Adaptive Finite Element Interpolated Neural Networks
Santiago Badia, Wei Li, Alberto F. Martín
TL;DR
This work tackles PDE approximation in the presence of sharp gradients and singularities by coupling neural networks with an $h$-adaptive finite element framework. The authors interpolate neural networks onto $H^1$-conforming FE spaces and train using a well-posed, preconditioned dual-norm residual loss, while automatically refining the mesh via a posteriori error indicators. They establish a priori error bounds that depend on the NN's expressiveness relative to the interpolation mesh and demonstrate the method on 2D and 3D forward/inverse problems, including singularities, with a preconditioning strategy that enhances training robustness and convergence. The approach yields accurate, scalable PDE surrogates capable of capturing localized features in complex geometries, with potential extensions to inverse problems and higher-order adaptivity.
Abstract
The use of neural networks to approximate partial differential equations (PDEs) has gained significant attention in recent years.

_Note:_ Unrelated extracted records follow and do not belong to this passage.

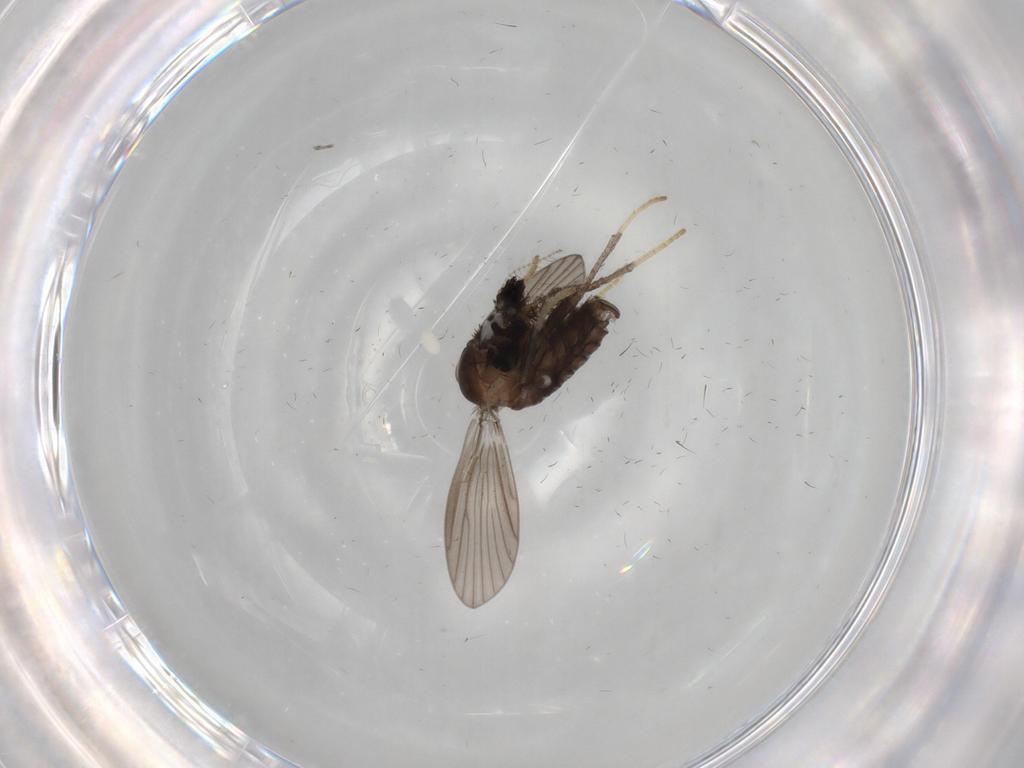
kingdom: Animalia
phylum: Arthropoda
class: Insecta
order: Diptera
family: Psychodidae
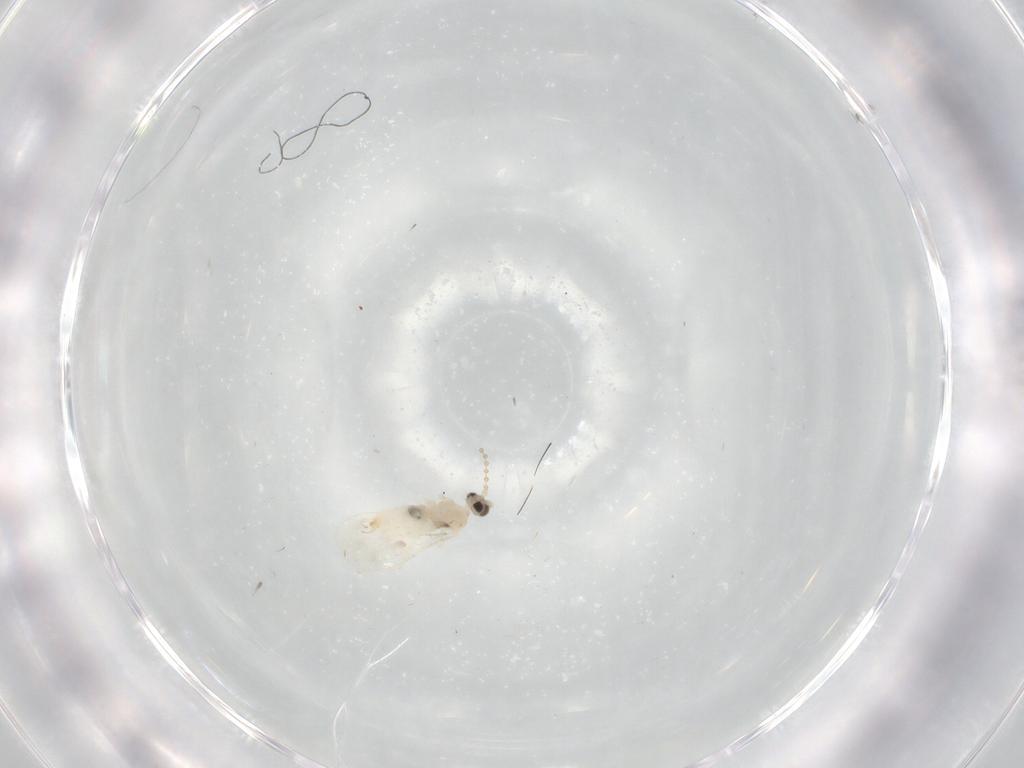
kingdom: Animalia
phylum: Arthropoda
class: Insecta
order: Diptera
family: Cecidomyiidae
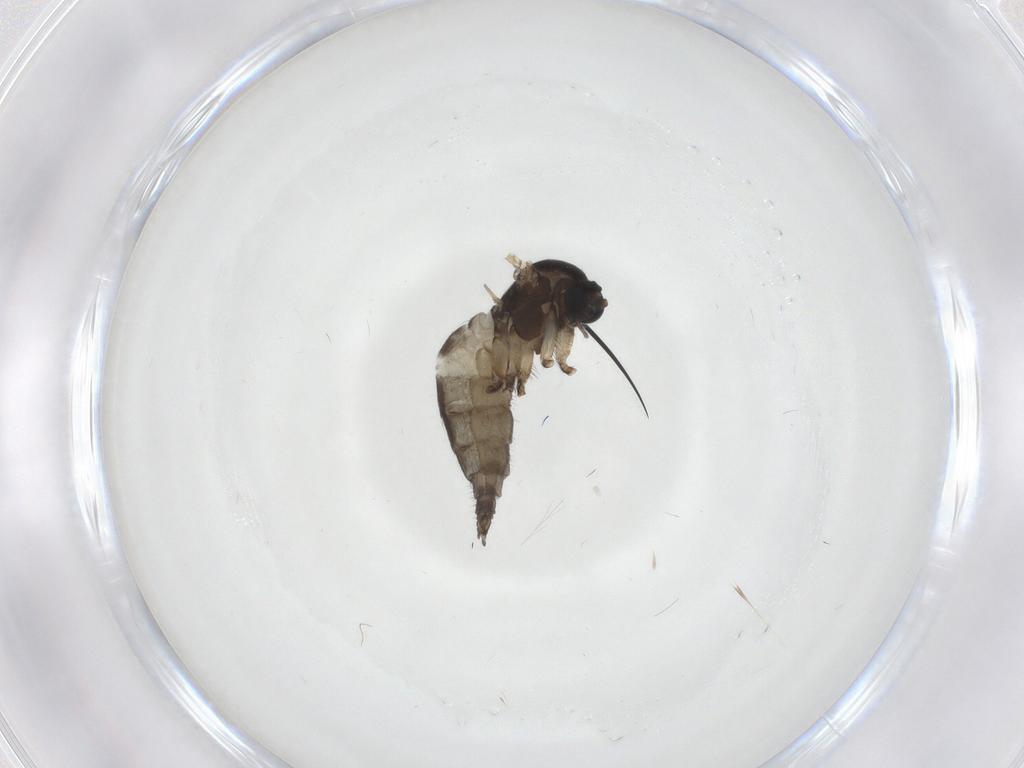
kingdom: Animalia
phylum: Arthropoda
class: Insecta
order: Diptera
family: Sciaridae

However, the approximation of PDEs with localised phenomena, e.g., sharp gradients and singularities, remains a challenge, due to ill-defined cost functions in terms of pointwise residual sampling or poor numerical integration. In this work, we introduce $h$-adaptive finite element interpolated neural networks. The method relies on the interpolation of a neural network onto a finite element space that is gradually adapted to the solution during the training process to equidistribute a posteriori error indicator. The use of adaptive interpolation is essential in preserving the non-linear approximation capabilities of the neural networks to effectively tackle problems with localised features. The training relies on a gradient-based optimisation of a loss function based on the (dual) norm of the finite element residual of the interpolated neural network. Automatic mesh adaptation (i.e., refinement and coarsening) is performed based on a posteriori error indicators till a certain level of accuracy is reached. The proposed methodology can be applied to indefinite and nonsymmetric problems. We carry out a detailed numerical analysis of the scheme and prove several a priori error estimates, depending on the expressiveness of the neural network compared to the interpolation mesh. Our numerical experiments confirm the effectiveness of the method in capturing sharp gradients and singularities for forward and inverse PDE problems, both in 2D and 3D scenarios. We also show that the proposed preconditioning strategy (i.e., using a dual residual norm of the residual as a cost function) enhances training robustness and accelerates convergence.